EXERCISE OBJECTIVE:
In the listing below, every line with the word "Right" needs to be copied.

______________________________

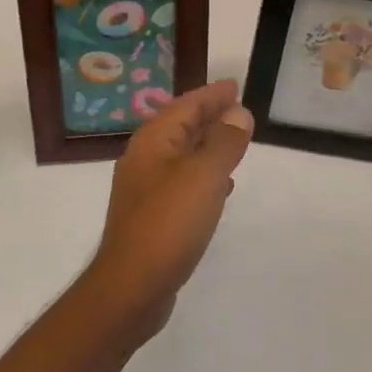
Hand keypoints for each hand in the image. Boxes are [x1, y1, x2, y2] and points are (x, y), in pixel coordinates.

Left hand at [88, 80, 254, 338]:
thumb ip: (224, 142)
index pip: (185, 106)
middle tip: (239, 109)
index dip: (211, 95)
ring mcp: (146, 190)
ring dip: (207, 145)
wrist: (132, 285)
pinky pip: (183, 182)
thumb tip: (238, 113)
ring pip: (182, 155)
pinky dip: (203, 175)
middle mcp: (145, 159)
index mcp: (153, 142)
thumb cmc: (169, 222)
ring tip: (235, 141)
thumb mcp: (204, 175)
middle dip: (209, 116)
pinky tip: (221, 186)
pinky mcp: (153, 216)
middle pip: (181, 127)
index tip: (235, 86)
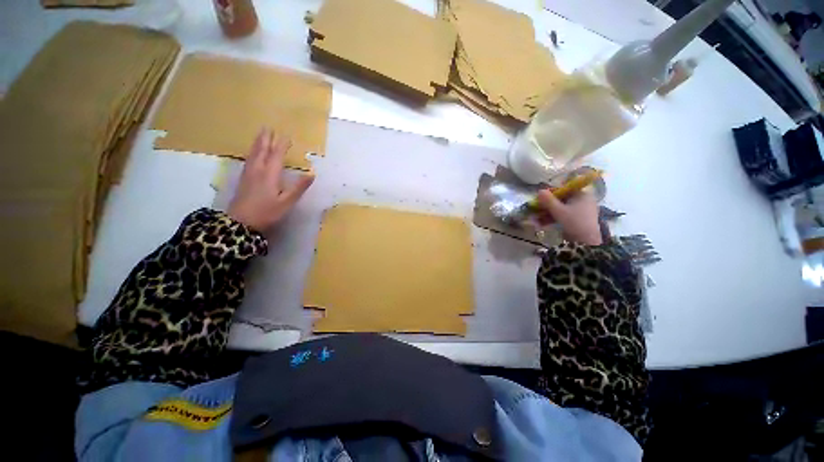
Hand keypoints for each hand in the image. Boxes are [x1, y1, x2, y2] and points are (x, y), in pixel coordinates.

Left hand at [228, 128, 313, 231]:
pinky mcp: (243, 179)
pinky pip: (249, 160)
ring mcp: (248, 174)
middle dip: (266, 139)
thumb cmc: (267, 212)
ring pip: (253, 154)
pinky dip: (252, 152)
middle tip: (268, 127)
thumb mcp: (286, 202)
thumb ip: (299, 187)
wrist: (240, 222)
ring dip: (258, 143)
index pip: (277, 155)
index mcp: (270, 174)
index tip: (287, 136)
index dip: (282, 145)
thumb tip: (312, 174)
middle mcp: (258, 170)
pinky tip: (252, 154)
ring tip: (260, 135)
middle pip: (262, 151)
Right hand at [537, 189, 602, 245]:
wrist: (586, 241)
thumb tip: (539, 190)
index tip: (540, 198)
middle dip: (547, 205)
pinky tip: (542, 223)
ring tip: (536, 219)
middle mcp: (583, 201)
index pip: (564, 189)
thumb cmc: (573, 221)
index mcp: (582, 195)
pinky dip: (553, 218)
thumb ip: (548, 200)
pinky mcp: (578, 220)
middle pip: (561, 200)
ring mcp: (581, 211)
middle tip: (536, 209)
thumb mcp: (558, 210)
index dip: (551, 193)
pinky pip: (563, 216)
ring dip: (547, 213)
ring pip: (561, 209)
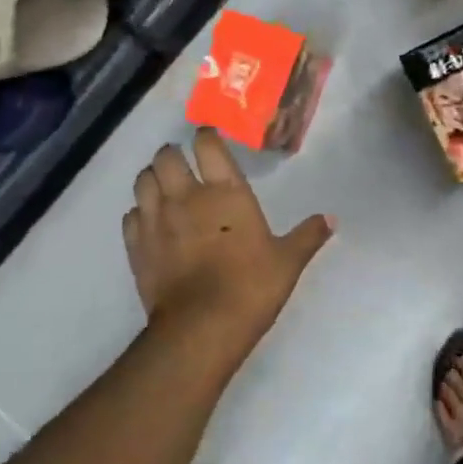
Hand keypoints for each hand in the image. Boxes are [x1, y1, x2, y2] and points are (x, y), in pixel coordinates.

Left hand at [123, 129, 333, 351]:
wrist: (202, 327)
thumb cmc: (251, 287)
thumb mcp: (288, 261)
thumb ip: (308, 236)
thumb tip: (331, 219)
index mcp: (226, 192)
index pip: (208, 145)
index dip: (206, 136)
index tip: (209, 139)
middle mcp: (186, 196)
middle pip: (166, 157)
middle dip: (173, 154)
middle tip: (183, 163)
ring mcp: (156, 220)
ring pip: (143, 180)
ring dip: (152, 178)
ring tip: (163, 186)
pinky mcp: (136, 246)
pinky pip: (130, 216)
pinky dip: (138, 213)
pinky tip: (149, 222)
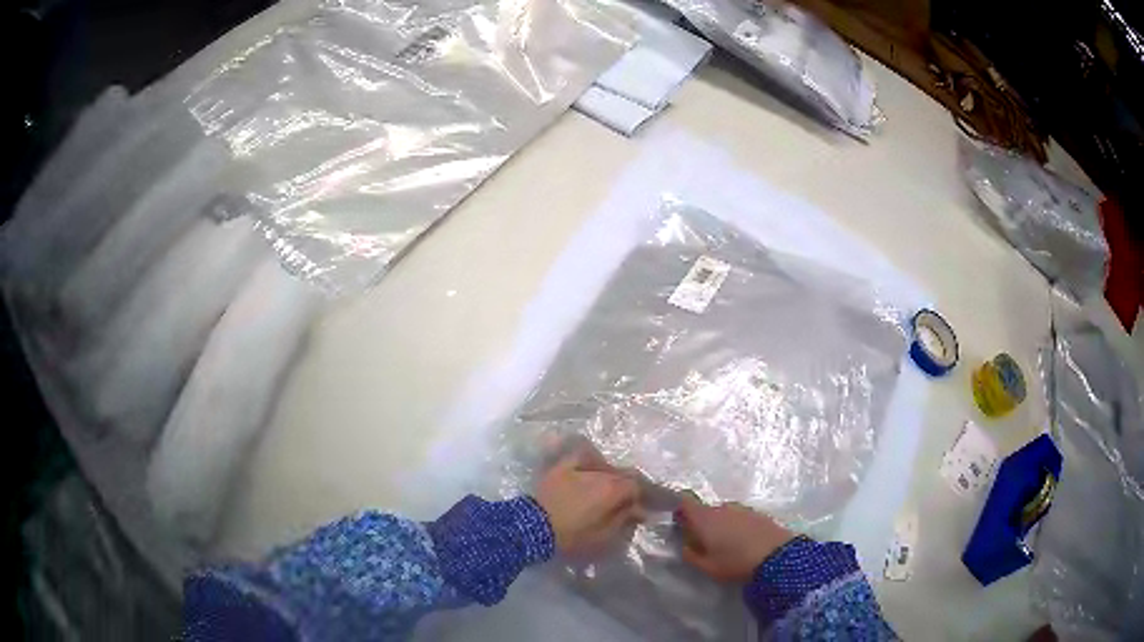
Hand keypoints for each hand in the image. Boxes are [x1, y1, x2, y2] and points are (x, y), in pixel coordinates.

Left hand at [535, 449, 641, 555]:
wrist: (533, 527)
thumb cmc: (572, 536)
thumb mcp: (604, 536)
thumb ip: (624, 520)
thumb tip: (639, 510)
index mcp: (613, 489)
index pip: (637, 486)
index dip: (640, 498)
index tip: (639, 510)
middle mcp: (600, 473)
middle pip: (622, 474)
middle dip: (627, 487)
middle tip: (626, 501)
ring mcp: (580, 467)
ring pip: (604, 466)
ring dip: (611, 476)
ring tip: (607, 489)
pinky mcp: (561, 466)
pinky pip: (581, 455)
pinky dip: (590, 460)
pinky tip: (591, 467)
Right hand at [675, 495, 794, 581]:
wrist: (777, 555)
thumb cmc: (735, 562)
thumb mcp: (707, 567)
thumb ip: (691, 555)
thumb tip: (685, 545)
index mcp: (705, 518)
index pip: (685, 502)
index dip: (680, 509)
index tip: (679, 523)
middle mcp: (721, 508)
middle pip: (705, 510)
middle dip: (702, 523)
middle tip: (703, 543)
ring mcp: (741, 509)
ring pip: (723, 514)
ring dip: (721, 525)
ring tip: (726, 545)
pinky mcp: (757, 513)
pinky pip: (739, 517)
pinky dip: (736, 526)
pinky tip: (743, 543)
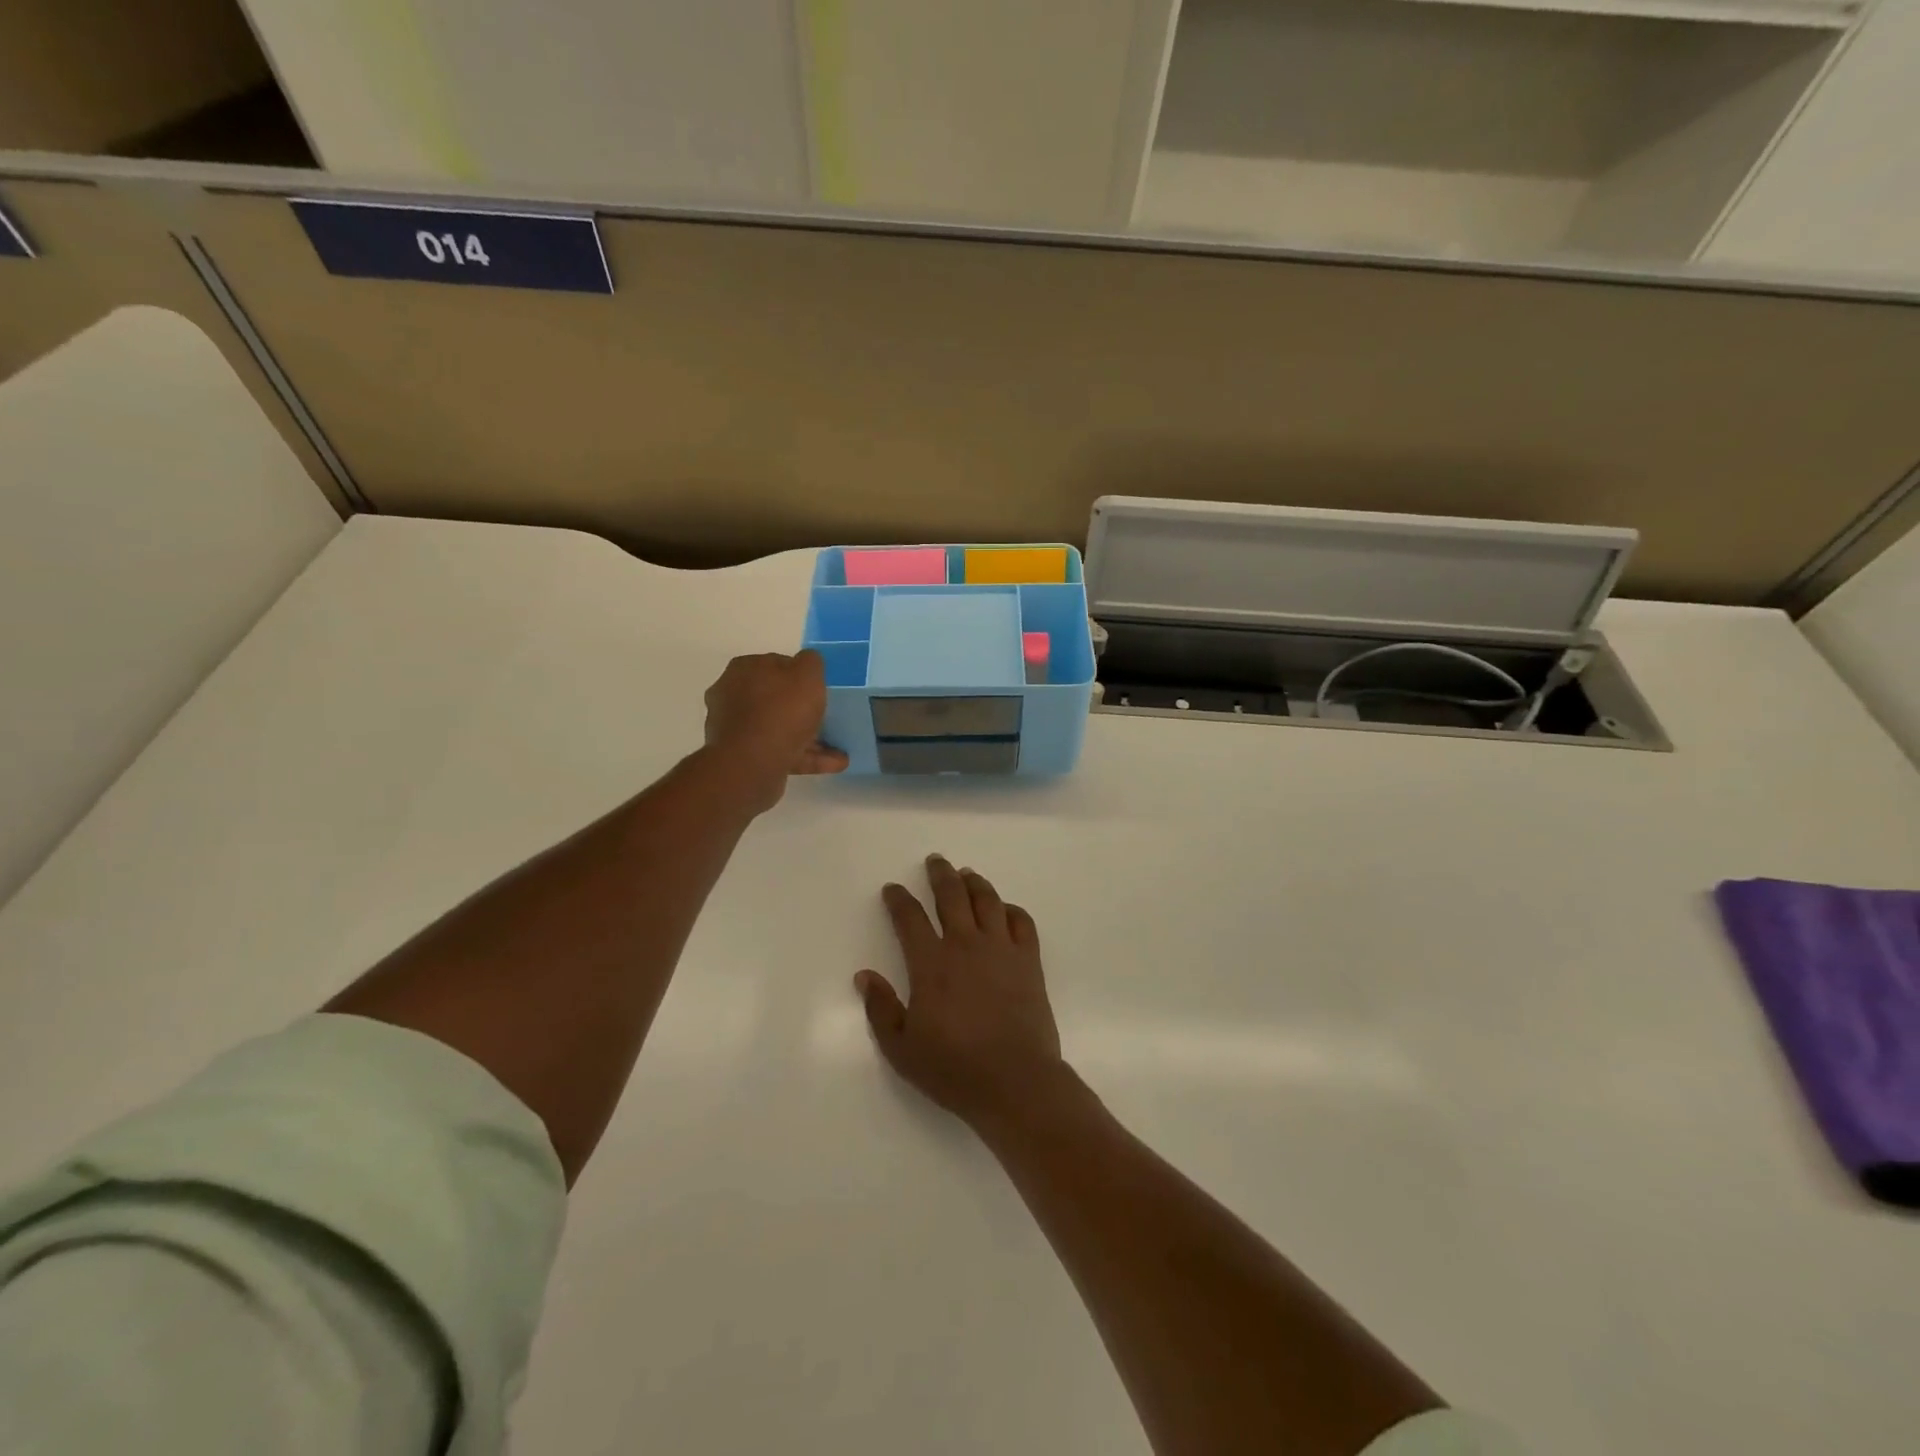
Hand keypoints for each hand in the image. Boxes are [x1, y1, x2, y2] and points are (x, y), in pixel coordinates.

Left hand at [703, 651, 847, 808]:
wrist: (751, 764)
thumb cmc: (781, 711)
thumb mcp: (807, 674)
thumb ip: (810, 662)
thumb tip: (807, 662)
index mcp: (744, 669)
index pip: (776, 664)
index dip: (800, 675)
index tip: (819, 689)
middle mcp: (732, 695)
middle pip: (776, 699)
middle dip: (803, 710)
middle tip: (828, 719)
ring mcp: (735, 729)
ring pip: (779, 729)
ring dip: (809, 739)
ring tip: (840, 751)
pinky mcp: (742, 758)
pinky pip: (779, 752)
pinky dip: (804, 757)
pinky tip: (833, 764)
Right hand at [855, 855, 1067, 1132]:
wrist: (1016, 1082)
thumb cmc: (953, 1068)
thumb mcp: (902, 1048)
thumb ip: (880, 1008)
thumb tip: (864, 975)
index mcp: (931, 963)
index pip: (910, 918)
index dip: (899, 899)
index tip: (893, 889)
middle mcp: (965, 945)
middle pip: (952, 896)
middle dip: (940, 874)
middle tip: (935, 861)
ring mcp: (1001, 950)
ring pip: (987, 901)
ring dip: (975, 883)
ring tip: (967, 874)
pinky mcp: (1029, 961)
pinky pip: (1022, 922)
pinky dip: (1011, 909)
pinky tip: (1004, 909)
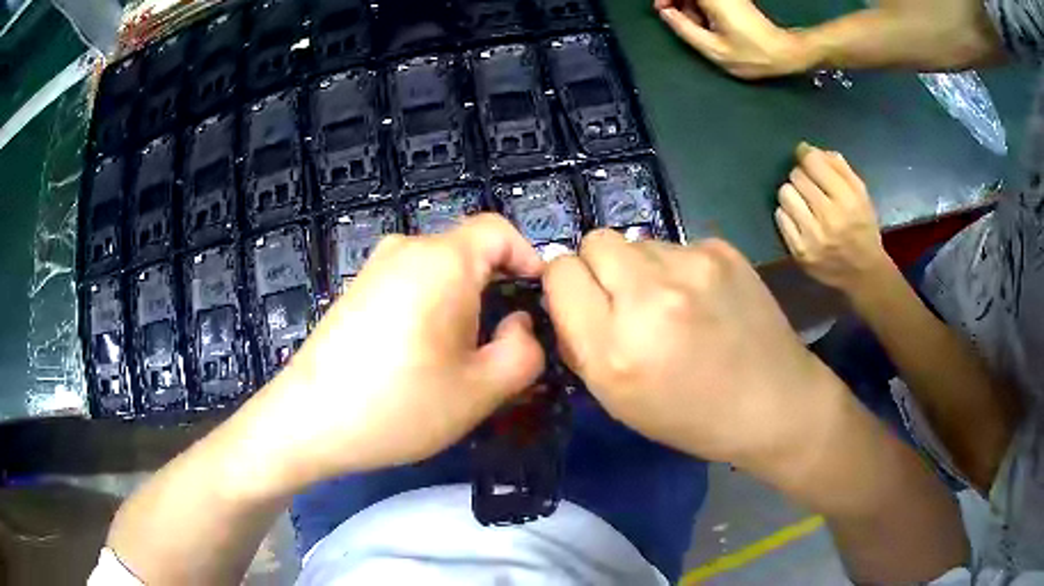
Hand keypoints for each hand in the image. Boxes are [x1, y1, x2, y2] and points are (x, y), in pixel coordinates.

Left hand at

______________________________

PROBLEM SOLUTION:
Right hand at [537, 189, 602, 245]:
Right hand at [675, 495, 794, 581]:
Right hand at [855, 855, 1067, 1132]:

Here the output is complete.